We create a comprehensive classification of 54 tactics, capturing tactical performances from 5 different camera views. These 54 tactics thoroughly analyze and depict complex individual interactions and tactical coordination within basketball games across four progressive dimensions: pass frequency and pick&roll, which capture interactions between group members; drive, which indicates shooting intention; and shooting type, which highlights the individual features relevant to the shot.

Illustration of the tactic categorization process. Keywords observed in the video are selected and confirmed for saving.
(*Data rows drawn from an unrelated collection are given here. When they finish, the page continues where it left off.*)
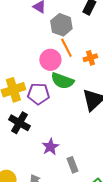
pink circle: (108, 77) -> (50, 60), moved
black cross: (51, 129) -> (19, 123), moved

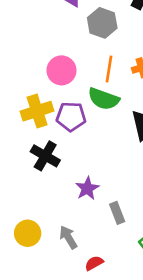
orange line: (66, 48) -> (109, 69), moved, turned 36
pink circle: (50, 60) -> (61, 70), moved

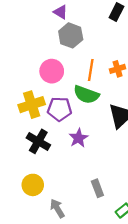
gray hexagon: (102, 23) -> (71, 35), moved
purple star: (87, 188) -> (78, 138), moved
yellow circle: (28, 233) -> (33, 185), moved

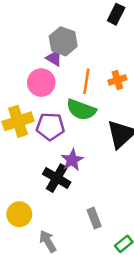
purple triangle: (61, 12) -> (54, 58), moved
black cross: (38, 141) -> (57, 178), moved

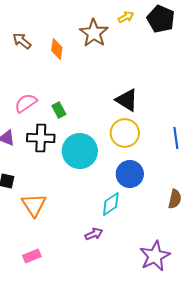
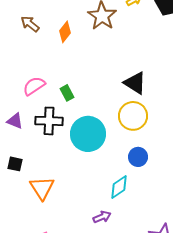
orange diamond: (57, 49) -> (65, 32), turned 30
blue circle: (130, 174) -> (138, 157), size x0.7

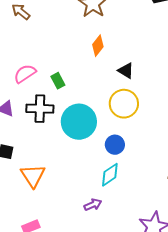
orange diamond: (65, 32) -> (98, 46), moved
black triangle: (135, 83) -> (126, 71), size x0.7
blue circle: (138, 157) -> (115, 145), moved

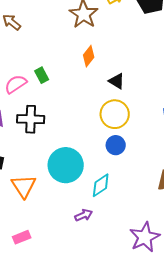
green rectangle: (58, 81) -> (42, 75), moved
cyan circle: (79, 122) -> (66, 165), moved
blue circle: (115, 145) -> (116, 145), moved

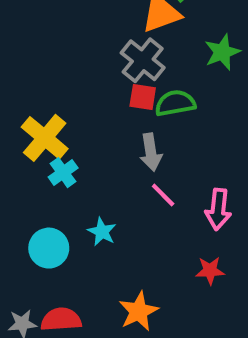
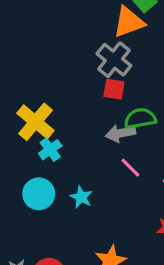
green semicircle: (175, 103) -> (140, 119), moved
gray arrow: (151, 152) -> (121, 133), turned 88
cyan circle: (49, 248) -> (39, 194), moved

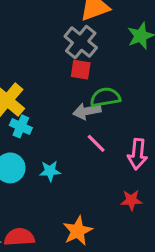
cyan cross: (50, 150) -> (21, 126), turned -30
cyan star: (81, 197) -> (50, 171), turned -30

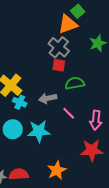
gray arrow: (87, 111) -> (48, 98), moved
cyan star: (50, 171) -> (39, 131), size x1.6
red star: (131, 200) -> (92, 150), size x1.6

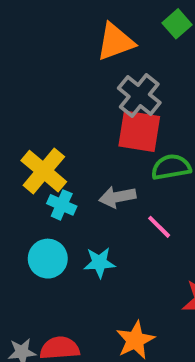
orange triangle: (68, 24) -> (115, 42), moved
red square: (59, 65) -> (139, 131), size x1.6
cyan star: (39, 131) -> (99, 263), size x0.7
Tactic Categorization Details

Hierarchical Structure of SHOT Dataset

Each shooting video in SHOT is categorized by four tactical dimensions: Pass Frequency (No-Pass, One-Pass, Multi-Pass), Pick&Roll (P&R) Frequency (No-P&R, One-P&R, Multi-P&R), Drive Presence (Drive, No-Drive), and Shot Type (Shoot, Layup, Dunk). Their combinations define 54 distinct tactical scenes (3 × 3 × 2 × 3), capturing diverse basketball strategies.

Dataset Statistics

We count the clips by the home team to aid further analysis of tactical characteristics for different teams. The analysis reveals interesting patterns in tactical preferences across different NBA divisions.

NBA Teams Distribution

Number of videos for home NBA teams. Colors indicate different NBA divisions, with each box labeled by the team's abbreviation.

Tactical Statistics

Number of video clips per tactical categorization. "1" and "M" denote "One" and "Multi", respectively; "P" and "D" represent "Pass" and "Drive"; while "ST", "LY", and "DK" correspond to "Shoot", "Layup", and "Dunk".

Team Tactical Preferences

The relation between team information and tactical data reveals interesting patterns. For example, the Southeast Division favors the Multi-P&R tactic more than the Southwest Division, which supports the rationale for our dataset's emphasis on tactical information for predicting shot intention.

Additional Video Examples

The examples are selected from various camera views and tactic combinations. Each video clip is represented by multiple frames, illustrating the shooting progression and demonstrating the diversity of scenarios captured in the SHOT dataset.

Additional video examples from SHOT dataset. Examples are selected from various camera views and tactic combinations. Each video clip is represented by multiple frames, illustrating the shooting progression.